All entries are to be transcribed exactly. Pictures are not part of the copy.

Revision comparison data:

★ ★ ★ ★ ★

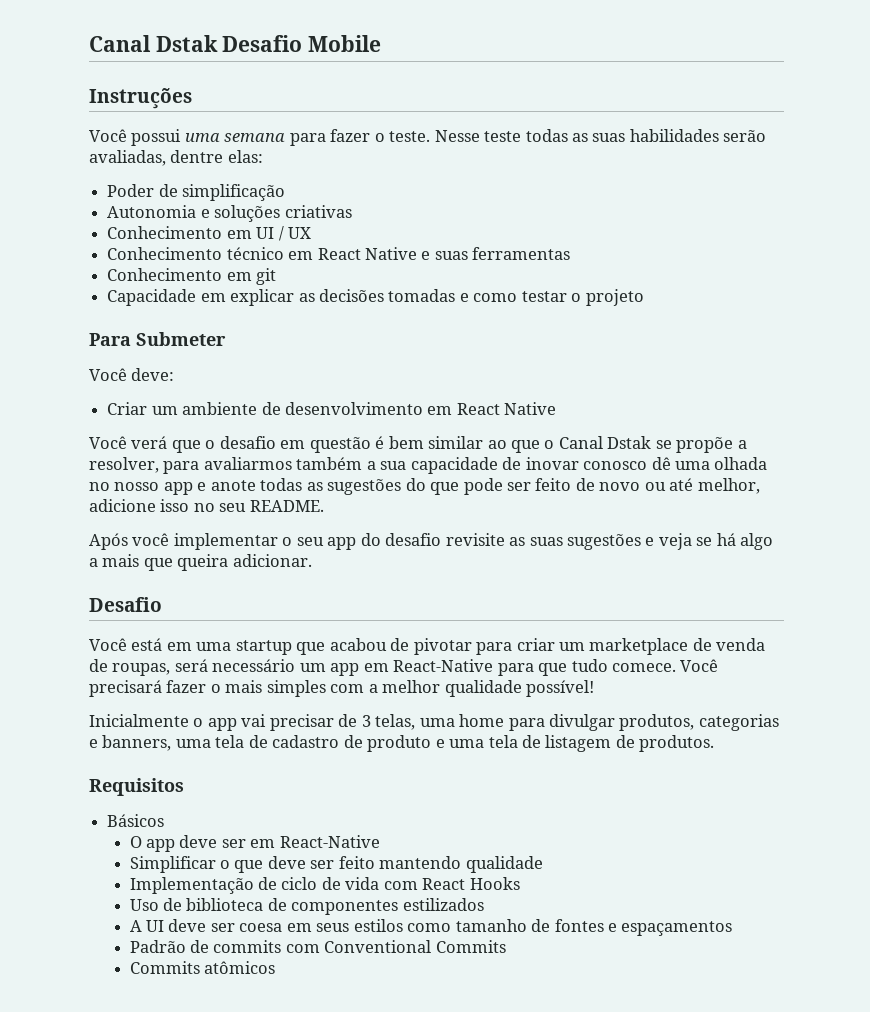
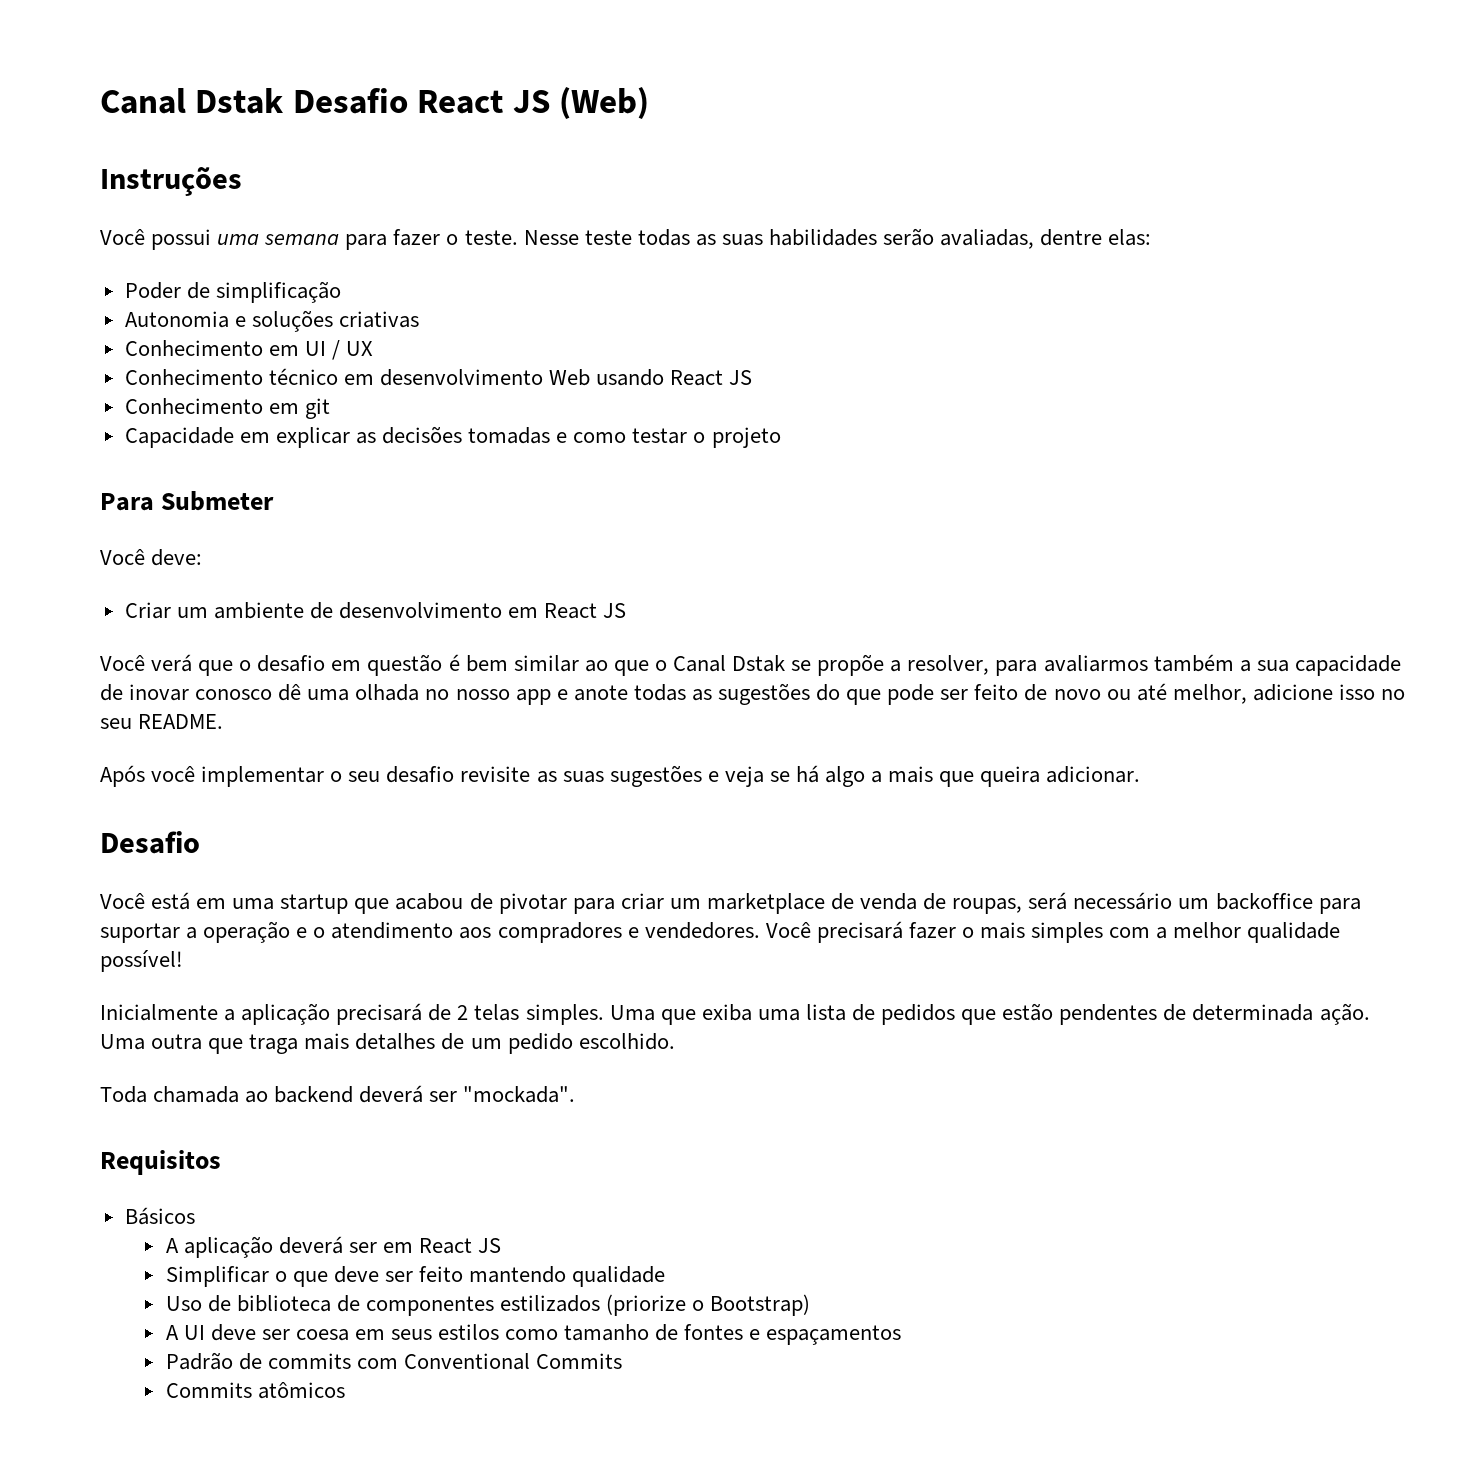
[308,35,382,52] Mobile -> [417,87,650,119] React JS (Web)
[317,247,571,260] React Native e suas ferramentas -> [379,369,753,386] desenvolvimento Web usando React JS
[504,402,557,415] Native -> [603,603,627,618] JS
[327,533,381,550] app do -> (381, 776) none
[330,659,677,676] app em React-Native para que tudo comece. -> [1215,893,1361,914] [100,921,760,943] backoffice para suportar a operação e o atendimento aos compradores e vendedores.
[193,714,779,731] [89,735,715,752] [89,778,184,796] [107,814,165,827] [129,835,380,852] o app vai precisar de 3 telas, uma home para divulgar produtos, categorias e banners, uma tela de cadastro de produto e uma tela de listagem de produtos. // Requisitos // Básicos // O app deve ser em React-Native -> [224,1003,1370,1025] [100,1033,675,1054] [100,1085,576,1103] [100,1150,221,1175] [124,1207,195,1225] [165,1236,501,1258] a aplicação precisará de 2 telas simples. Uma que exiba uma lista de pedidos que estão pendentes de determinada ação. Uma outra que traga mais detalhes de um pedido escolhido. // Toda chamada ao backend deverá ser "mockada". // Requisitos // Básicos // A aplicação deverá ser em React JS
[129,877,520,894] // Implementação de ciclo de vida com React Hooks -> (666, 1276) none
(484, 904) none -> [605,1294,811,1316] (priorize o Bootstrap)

★ ★ ★ ★ ★

Your response:
[308,35,382,52] Mobile -> [417,87,650,119] React JS (Web)
[317,247,571,260] React Native e suas ferramentas -> [379,369,753,386] desenvolvimento Web usando React JS
[504,402,557,415] Native -> [603,603,627,618] JS
[327,533,381,550] app do -> (381, 776) none
[330,659,677,676] app em React-Native para que tudo comece. -> [1215,893,1361,914] [100,921,760,943] backoffice para suportar a operação e o atendimento aos compradores e vendedores.
[193,714,779,731] [89,735,715,752] [89,778,184,796] [107,814,165,827] [129,835,380,852] o app vai precisar de 3 telas, uma home para divulgar produtos, categorias e banners, uma tela de cadastro de produto e uma tela de listagem de produtos. // Requisitos // Básicos // O app deve ser em React-Native -> [224,1003,1370,1025] [100,1033,675,1054] [100,1085,576,1103] [100,1150,221,1175] [124,1207,195,1225] [165,1236,501,1258] a aplicação precisará de 2 telas simples. Uma que exiba uma lista de pedidos que estão pendentes de determinada ação. Uma outra que traga mais detalhes de um pedido escolhido. // Toda chamada ao backend deverá ser "mockada". // Requisitos // Básicos // A aplicação deverá ser em React JS
[129,877,520,894] // Implementação de ciclo de vida com React Hooks -> (666, 1276) none
(484, 904) none -> [605,1294,811,1316] (priorize o Bootstrap)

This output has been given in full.